There’s a direct connection between identifying climate-related  threats and taking steps to reduce them, according to Kyra Appleby, global director of CDP’s program on cities, states and regions. Climate change “is affecting cities now,” she said. That reality is not, however, always reflected in local real estate and municipal bond markets.

The three U.S. cities identified by CDP as having the highest climate hazard scores (St. Louis, Boynton Beach, Fla., and Lakewood, Col.) have about $218 million in outstanding municipal bonds, including utility debt sold by Boynton Beach.

The hazards outlined by CDP aren’t reflected in the prices of state- and local-government securities, which continue to hover near record-low yields. “These risks will undermine your tax base. They’ll undermine your economy, and ultimately they will undermine the ability to pay back the debt, which is what investors really care about,” said Eric Glass, a portfolio manager for fixed income impact strategies at AllianceBernstein. “They are material risks, and I don’t think investors are entering this into their credit analysis.”

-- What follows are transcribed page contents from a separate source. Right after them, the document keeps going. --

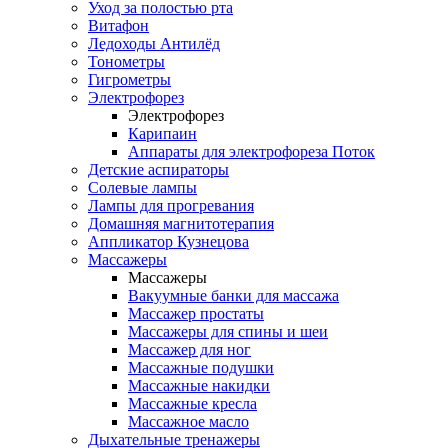
Уход за полостью рта
Витафон
Ледоходы Антилёд
Тонометры
Гигрометры
Электрофорез
Электрофорез
Карипаин
Аппараты для электрофореза Поток
Детские аспираторы
Солевые лампы
Лампы для прогревания
Домашняя магнитотерапия
Аппликатор Кузнецова
Массажеры
Массажеры
Вакуумные банки для массажа
Массажер простаты
Массажеры для спины и шеи
Массажер для ног
Массажные подушки
Массажные накидки
Массажные кресла
Массажное масло
Дыхательные тренажеры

CDP asks companies and sub-national governments to submit reports every year explaining the specific concerns they have about climate change and what they’re able to do about them. At least 620 cities filled out those surveys for 2018, which the British nonprofit scored by type and quantity of threat, in its eighth annual assessment. Fewer than half of those cities have conducted citywide climate vulnerability assessments, which Appleby linked to increased action to lessen risk.

More than 40% of the hazards that cities reported last year are likely to occur in the relatively short-term, according to the group’s seven-page analysis, well-within that 30-year time-frame of a typical muni bond. That’s an improvement compared with trends before the 2015 Paris Agreement, Appleby said, but still insufficient. Climate threats are going to keep increasing, particularly after mid-century, according to the UN’s Intergovernmental Panel on Climate Change, which means, theoretically, that cities should report more threats in the future, not fewer.

“What cities are reporting doesn’t line up with what the science tells us the future will be like,” Appleby said.

St. Louis, for example, is planning for drought when it’s also at risk of flash floods, which can bring water-borne diseases. The city was struck with outbreaks of Legionnaires’ and cryptosporidium in 2014 and 2015. Heavy rain and ever-higher tides threaten low-lying businesses in Boynton Beach. In its 2018 survey, the city noted local snorkeling and scuba trips could diminish as more coral reefs die. Lakewood is staring down the barrel of extreme heat, heavy snow, drought, forest-fires and greater insect infestation.

Banks and other businesses are preparing for future threats as well. The Federal Reserve Bank of San Francisco last week published an 18-chapter volume dedicated to climate risks in low- and moderate-income U.S. communities. The report calls for an entirely new system for financing resilient infrastructure.

“Historically, cities have taken the approach of willful ignorance because actual notice of a problem often legally required them to do something about it,” said Jesse Keenan, a climate risk and adaptation specialist at Harvard University and the editor of the new Federal Reserve volume. “Some cities are actively disclosing the risks and uncertainties with the hopes that they can dictate the terms of how they will invest in the adaptation.”